▸ EXCERPT:
################

The second lesson is that causal explanations are oversimplifications. This is what makes them useful—they help us grasp the world at a glance. For instance, after watching the short films, people immediately settled on the most straightforward explanation for the ricocheting objects. Although this account felt true, the brain wasn’t seeking the literal truth—it just wanted a plausible story that didn’t contradict observation.

This mental approach to causality is often effective, which is why it’s so deeply embedded in the brain. However, those same shortcuts get us into serious trouble in the modern world when we use our perceptual habits to explain events that we can’t perceive or easily understand. Rather than accept the complexity of a situation—say, that snarl of causal interactions in the cholesterol pathway—we persist in pretending that we’re staring at a blue ball and a red ball bouncing off each other. There’s a fundamental mismatch between how the world works and how we think about the world.

The good news is that, in the centuries since Hume, scientists have mostly managed to work around this mismatch as they’ve continued to discover new cause-and-effect relationships at a blistering pace. This success is largely a tribute to the power of statistical correlation, which has allowed researchers to pirouette around the problem of causation. Though scientists constantly remind themselves that mere correlation is not causation, if a correlation is clear and consistent, then they typically assume a cause has been found—that there really is some invisible association between the measurements.

Researchers have developed an impressive system for testing these correlations. For the most part, they rely on an abstract measure known as statistical significance, invented by English mathematician Ronald Fisher in the 1920s. This test defines a “significant” result as any data point that would be produced by chance less than 5 percent of the time. While a significant result is no guarantee of truth, it’s widely seen as an important indicator of good data, a clue that the correlation is not a coincidence.

But here’s the bad news: The reliance on correlations has entered an age of diminishing returns. At least two major factors contribute to this trend. First, all of the easy causes have been found, which means that scientists are now forced to search for ever-subtler correlations, mining that mountain of facts for the tiniest of associations. Is that a new cause? Or just a statistical mistake? The line is getting finer; science is getting harder. Second—and this is the biggy—searching for correlations is a terrible way of dealing with the primary subject of much modern research: those complex networks at the center of life. While correlations help us track the relationship between independent measurements, such as the link between smoking and cancer, they are much less effective at making sense of systems in which the variables cannot be isolated. Such situations require that we understand every interaction before we can reliably understand any of them. Given the byzantine nature of biology, this can often be a daunting hurdle, requiring that researchers map not only the complete cholesterol pathway but also the ways in which it is plugged into other pathways. (The neglect of these secondary and even tertiary interactions begins to explain the failure of torcetrapib, which had unintended effects on blood pressure. It also helps explain the success of Lipitor, which seems to have a secondary effect of reducing inflammation.) Unfortunately, we often shrug off this dizzying intricacy, searching instead for the simplest of correlations. It’s the cognitive equivalent of bringing a knife to a gunfight.

################

▸ EXTRACTED RECORDS:
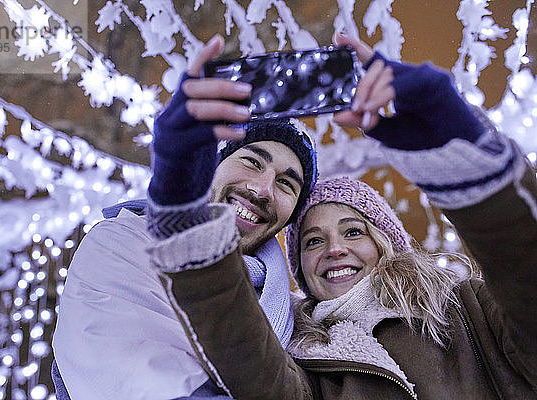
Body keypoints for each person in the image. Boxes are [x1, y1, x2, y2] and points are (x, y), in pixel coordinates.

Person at [147, 34, 537, 399]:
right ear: (298, 266)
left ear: (385, 243)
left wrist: (466, 155)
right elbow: (238, 348)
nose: (334, 249)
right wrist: (181, 195)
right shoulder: (303, 360)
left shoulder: (469, 310)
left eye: (353, 232)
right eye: (313, 240)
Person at [51, 34, 318, 400]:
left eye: (287, 183)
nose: (262, 190)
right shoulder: (121, 243)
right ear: (212, 164)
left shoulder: (288, 306)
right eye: (252, 161)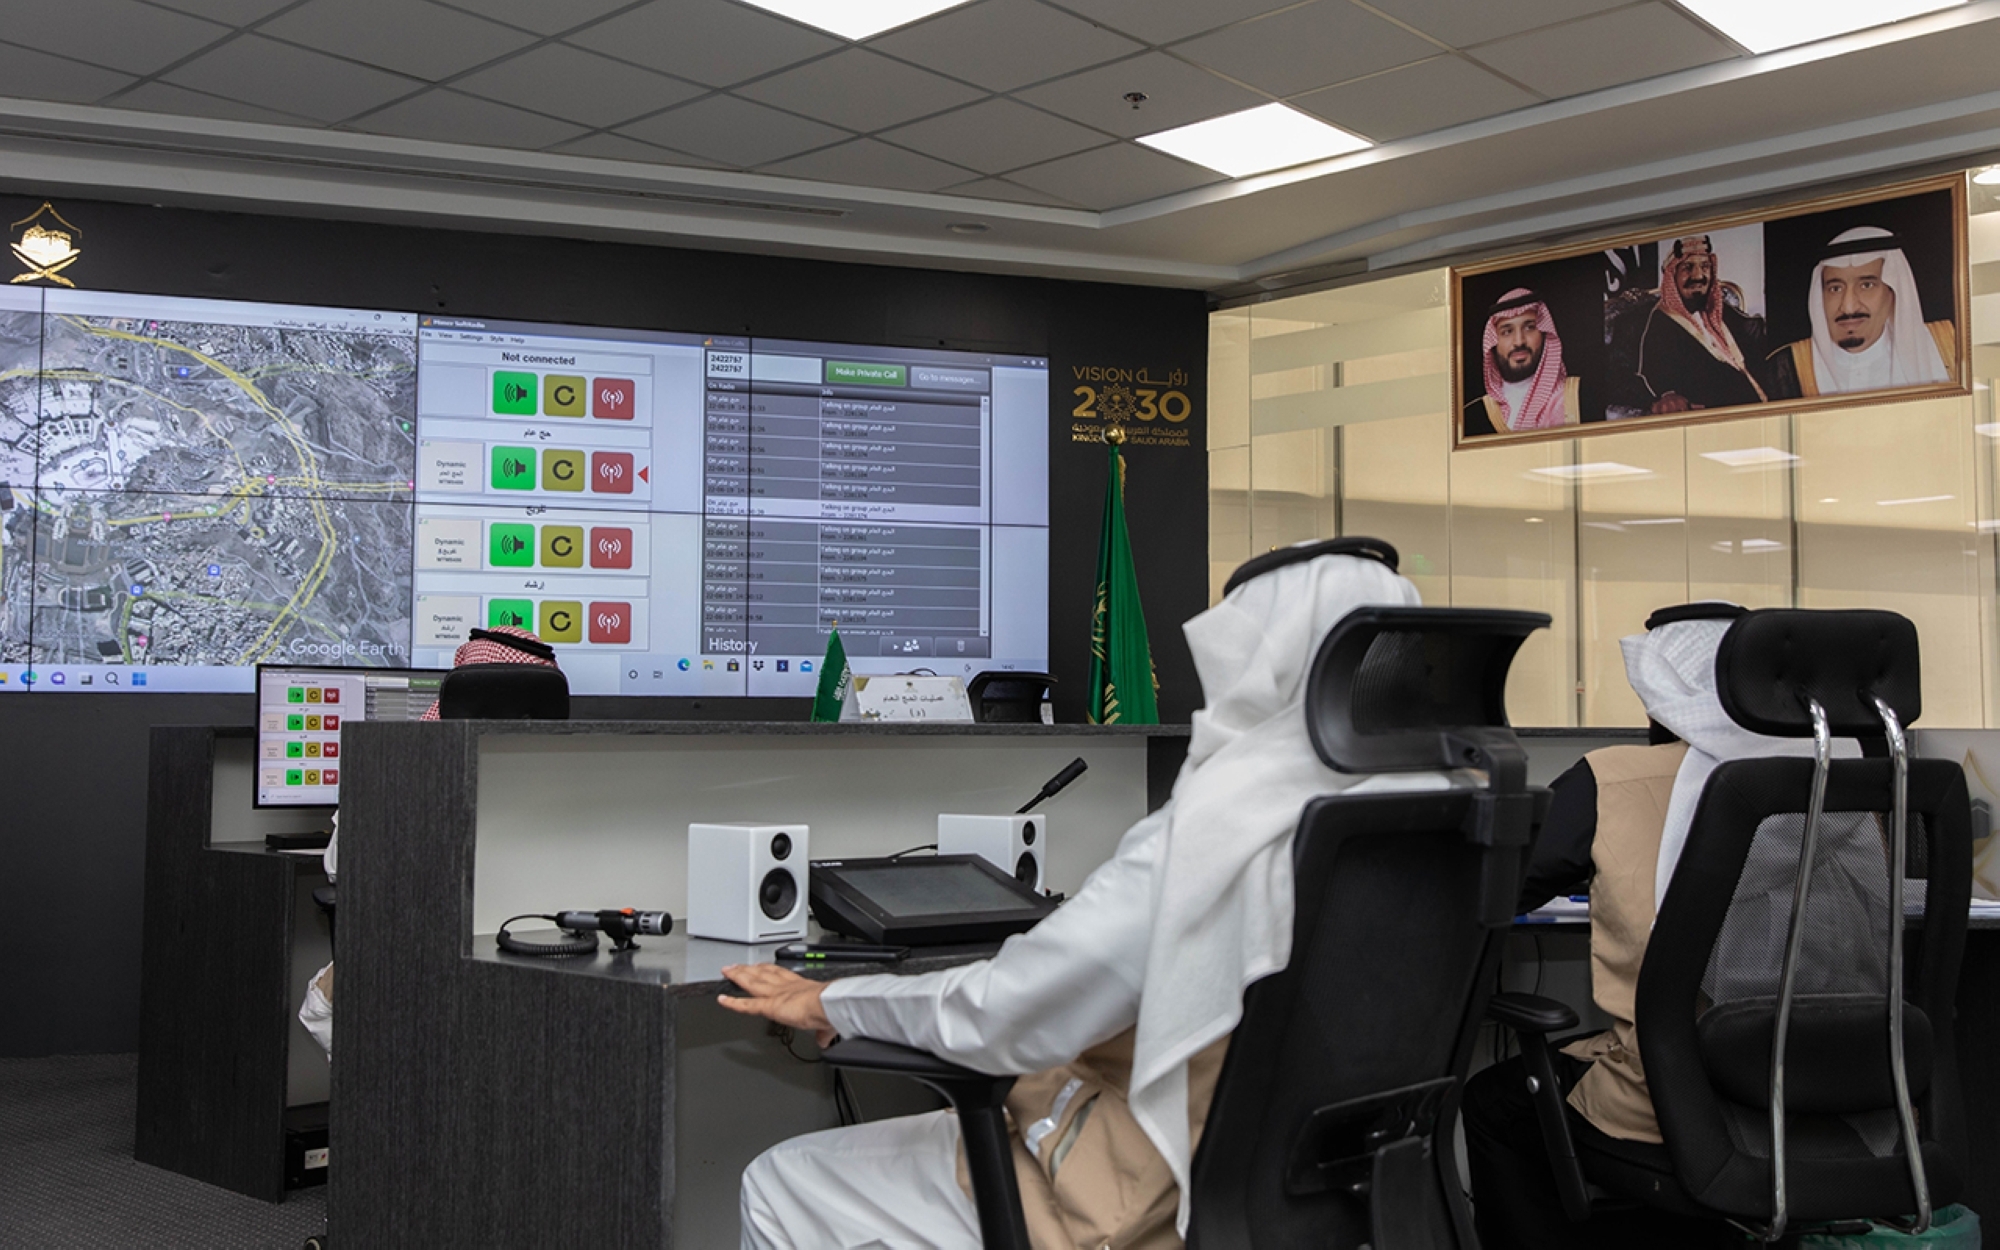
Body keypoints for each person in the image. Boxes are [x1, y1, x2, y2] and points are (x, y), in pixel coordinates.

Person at [719, 543, 1456, 1250]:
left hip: (1139, 1201)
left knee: (782, 1181)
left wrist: (830, 1003)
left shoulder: (1221, 833)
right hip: (1332, 1198)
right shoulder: (1442, 813)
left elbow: (1007, 1012)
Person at [1461, 602, 1861, 1249]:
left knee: (1497, 1102)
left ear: (1661, 695)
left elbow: (1503, 886)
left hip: (1679, 1097)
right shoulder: (1842, 776)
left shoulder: (1616, 777)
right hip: (1832, 1089)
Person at [297, 624, 560, 1059]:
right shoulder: (572, 778)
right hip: (541, 970)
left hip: (422, 978)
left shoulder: (393, 773)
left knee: (325, 1006)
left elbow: (340, 868)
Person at [1765, 225, 1956, 398]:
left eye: (1866, 285)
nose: (1848, 307)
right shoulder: (1787, 367)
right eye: (1835, 289)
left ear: (1892, 293)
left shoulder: (1947, 346)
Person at [1608, 236, 1769, 415]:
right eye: (1687, 267)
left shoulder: (1726, 314)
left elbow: (1757, 340)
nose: (1698, 276)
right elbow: (1626, 374)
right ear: (1672, 274)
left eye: (1705, 267)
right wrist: (1664, 396)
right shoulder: (1650, 322)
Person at [1463, 288, 1583, 437]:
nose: (1519, 341)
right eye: (1507, 331)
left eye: (1529, 328)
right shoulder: (1472, 416)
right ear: (1493, 342)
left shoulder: (1579, 396)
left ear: (1544, 333)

################

According to the excerpt on causation and correlation, who invented statistical significance, and in what decade? The records aren't needed for the task.

English mathematician Ronald Fisher invented it in the 1920s.